• Exercise: Convert the records below into a Markdown table with the columns Row and Line. Number each line in order and leave out any blank lines.

• Saved data entries:
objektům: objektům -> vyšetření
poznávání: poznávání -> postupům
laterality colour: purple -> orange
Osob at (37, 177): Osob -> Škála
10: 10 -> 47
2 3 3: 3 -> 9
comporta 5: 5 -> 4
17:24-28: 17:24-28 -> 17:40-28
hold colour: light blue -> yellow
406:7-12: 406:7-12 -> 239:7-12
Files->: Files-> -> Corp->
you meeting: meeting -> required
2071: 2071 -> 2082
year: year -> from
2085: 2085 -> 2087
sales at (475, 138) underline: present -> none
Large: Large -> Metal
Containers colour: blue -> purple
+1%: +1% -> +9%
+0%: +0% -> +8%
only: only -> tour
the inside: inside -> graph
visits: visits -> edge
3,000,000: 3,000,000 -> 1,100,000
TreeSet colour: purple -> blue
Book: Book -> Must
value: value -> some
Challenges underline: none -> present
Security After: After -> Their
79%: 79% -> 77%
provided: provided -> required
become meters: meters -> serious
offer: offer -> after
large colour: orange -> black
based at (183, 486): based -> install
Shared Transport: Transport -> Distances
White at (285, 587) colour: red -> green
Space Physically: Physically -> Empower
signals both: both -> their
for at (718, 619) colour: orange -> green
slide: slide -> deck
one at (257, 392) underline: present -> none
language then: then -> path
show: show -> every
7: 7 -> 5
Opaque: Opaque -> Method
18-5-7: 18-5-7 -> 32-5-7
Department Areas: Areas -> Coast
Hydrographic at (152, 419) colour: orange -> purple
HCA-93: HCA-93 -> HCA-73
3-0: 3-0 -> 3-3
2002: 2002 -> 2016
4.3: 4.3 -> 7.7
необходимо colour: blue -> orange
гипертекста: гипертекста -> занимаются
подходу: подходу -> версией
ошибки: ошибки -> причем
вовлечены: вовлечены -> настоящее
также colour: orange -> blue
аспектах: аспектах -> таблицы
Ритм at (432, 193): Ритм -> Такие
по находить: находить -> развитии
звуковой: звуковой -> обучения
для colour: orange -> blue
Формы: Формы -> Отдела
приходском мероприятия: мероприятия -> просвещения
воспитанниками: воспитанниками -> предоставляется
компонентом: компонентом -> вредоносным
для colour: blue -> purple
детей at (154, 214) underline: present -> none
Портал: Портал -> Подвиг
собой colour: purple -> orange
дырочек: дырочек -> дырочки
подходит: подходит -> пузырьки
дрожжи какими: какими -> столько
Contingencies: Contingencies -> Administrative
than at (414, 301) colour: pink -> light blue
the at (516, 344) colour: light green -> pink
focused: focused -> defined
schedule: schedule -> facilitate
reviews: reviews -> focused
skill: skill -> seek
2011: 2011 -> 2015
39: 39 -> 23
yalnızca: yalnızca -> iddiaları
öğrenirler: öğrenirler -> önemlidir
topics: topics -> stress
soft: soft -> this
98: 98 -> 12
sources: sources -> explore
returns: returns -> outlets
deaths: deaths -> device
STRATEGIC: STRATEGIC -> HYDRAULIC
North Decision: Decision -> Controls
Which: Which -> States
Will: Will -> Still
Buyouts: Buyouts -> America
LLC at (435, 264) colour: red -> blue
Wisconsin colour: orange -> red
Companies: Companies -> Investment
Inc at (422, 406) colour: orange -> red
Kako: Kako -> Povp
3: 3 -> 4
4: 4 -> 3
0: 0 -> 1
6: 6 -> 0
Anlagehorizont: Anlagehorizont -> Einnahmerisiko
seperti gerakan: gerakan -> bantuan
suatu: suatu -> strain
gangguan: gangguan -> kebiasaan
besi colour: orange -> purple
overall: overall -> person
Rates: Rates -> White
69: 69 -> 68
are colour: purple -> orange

• Complete answer:
| Row | Line |
|---|---|
| 1 | objektům: objektům -> vyšetření |
| 2 | poznávání: poznávání -> postupům |
| 3 | laterality colour: purple -> orange |
| 4 | Osob at (37, 177): Osob -> Škála |
| 5 | 10: 10 -> 47 |
| 6 | 2 3 3: 3 -> 9 |
| 7 | comporta 5: 5 -> 4 |
| 8 | 17:24-28: 17:24-28 -> 17:40-28 |
| 9 | hold colour: light blue -> yellow |
| 10 | 406:7-12: 406:7-12 -> 239:7-12 |
| 11 | Files->: Files-> -> Corp-> |
| 12 | you meeting: meeting -> required |
| 13 | 2071: 2071 -> 2082 |
| 14 | year: year -> from |
| 15 | 2085: 2085 -> 2087 |
| 16 | sales at (475, 138) underline: present -> none |
| 17 | Large: Large -> Metal |
| 18 | Containers colour: blue -> purple |
| 19 | +1%: +1% -> +9% |
| 20 | +0%: +0% -> +8% |
| 21 | only: only -> tour |
| 22 | the inside: inside -> graph |
| 23 | visits: visits -> edge |
| 24 | 3,000,000: 3,000,000 -> 1,100,000 |
| 25 | TreeSet colour: purple -> blue |
| 26 | Book: Book -> Must |
| 27 | value: value -> some |
| 28 | Challenges underline: none -> present |
| 29 | Security After: After -> Their |
| 30 | 79%: 79% -> 77% |
| 31 | provided: provided -> required |
| 32 | become meters: meters -> serious |
| 33 | offer: offer -> after |
| 34 | large colour: orange -> black |
| 35 | based at (183, 486): based -> install |
| 36 | Shared Transport: Transport -> Distances |
| 37 | White at (285, 587) colour: red -> green |
| 38 | Space Physically: Physically -> Empower |
| 39 | signals both: both -> their |
| 40 | for at (718, 619) colour: orange -> green |
| 41 | slide: slide -> deck |
| 42 | one at (257, 392) underline: present -> none |
| 43 | language then: then -> path |
| 44 | show: show -> every |
| 45 | 7: 7 -> 5 |
| 46 | Opaque: Opaque -> Method |
| 47 | 18-5-7: 18-5-7 -> 32-5-7 |
| 48 | Department Areas: Areas -> Coast |
| 49 | Hydrographic at (152, 419) colour: orange -> purple |
| 50 | HCA-93: HCA-93 -> HCA-73 |
| 51 | 3-0: 3-0 -> 3-3 |
| 52 | 2002: 2002 -> 2016 |
| 53 | 4.3: 4.3 -> 7.7 |
| 54 | необходимо colour: blue -> orange |
| 55 | гипертекста: гипертекста -> занимаются |
| 56 | подходу: подходу -> версией |
| 57 | ошибки: ошибки -> причем |
| 58 | вовлечены: вовлечены -> настоящее |
| 59 | также colour: orange -> blue |
| 60 | аспектах: аспектах -> таблицы |
| 61 | Ритм at (432, 193): Ритм -> Такие |
| 62 | по находить: находить -> развитии |
| 63 | звуковой: звуковой -> обучения |
| 64 | для colour: orange -> blue |
| 65 | Формы: Формы -> Отдела |
| 66 | приходском мероприятия: мероприятия -> просвещения |
| 67 | воспитанниками: воспитанниками -> предоставляется |
| 68 | компонентом: компонентом -> вредоносным |
| 69 | для colour: blue -> purple |
| 70 | детей at (154, 214) underline: present -> none |
| 71 | Портал: Портал -> Подвиг |
| 72 | собой colour: purple -> orange |
| 73 | дырочек: дырочек -> дырочки |
| 74 | подходит: подходит -> пузырьки |
| 75 | дрожжи какими: какими -> столько |
| 76 | Contingencies: Contingencies -> Administrative |
| 77 | than at (414, 301) colour: pink -> light blue |
| 78 | the at (516, 344) colour: light green -> pink |
| 79 | focused: focused -> defined |
| 80 | schedule: schedule -> facilitate |
| 81 | reviews: reviews -> focused |
| 82 | skill: skill -> seek |
| 83 | 2011: 2011 -> 2015 |
| 84 | 39: 39 -> 23 |
| 85 | yalnızca: yalnızca -> iddiaları |
| 86 | öğrenirler: öğrenirler -> önemlidir |
| 87 | topics: topics -> stress |
| 88 | soft: soft -> this |
| 89 | 98: 98 -> 12 |
| 90 | sources: sources -> explore |
| 91 | returns: returns -> outlets |
| 92 | deaths: deaths -> device |
| 93 | STRATEGIC: STRATEGIC -> HYDRAULIC |
| 94 | North Decision: Decision -> Controls |
| 95 | Which: Which -> States |
| 96 | Will: Will -> Still |
| 97 | Buyouts: Buyouts -> America |
| 98 | LLC at (435, 264) colour: red -> blue |
| 99 | Wisconsin colour: orange -> red |
| 100 | Companies: Companies -> Investment |
| 101 | Inc at (422, 406) colour: orange -> red |
| 102 | Kako: Kako -> Povp |
| 103 | 3: 3 -> 4 |
| 104 | 4: 4 -> 3 |
| 105 | 0: 0 -> 1 |
| 106 | 6: 6 -> 0 |
| 107 | Anlagehorizont: Anlagehorizont -> Einnahmerisiko |
| 108 | seperti gerakan: gerakan -> bantuan |
| 109 | suatu: suatu -> strain |
| 110 | gangguan: gangguan -> kebiasaan |
| 111 | besi colour: orange -> purple |
| 112 | overall: overall -> person |
| 113 | Rates: Rates -> White |
| 114 | 69: 69 -> 68 |
| 115 | are colour: purple -> orange |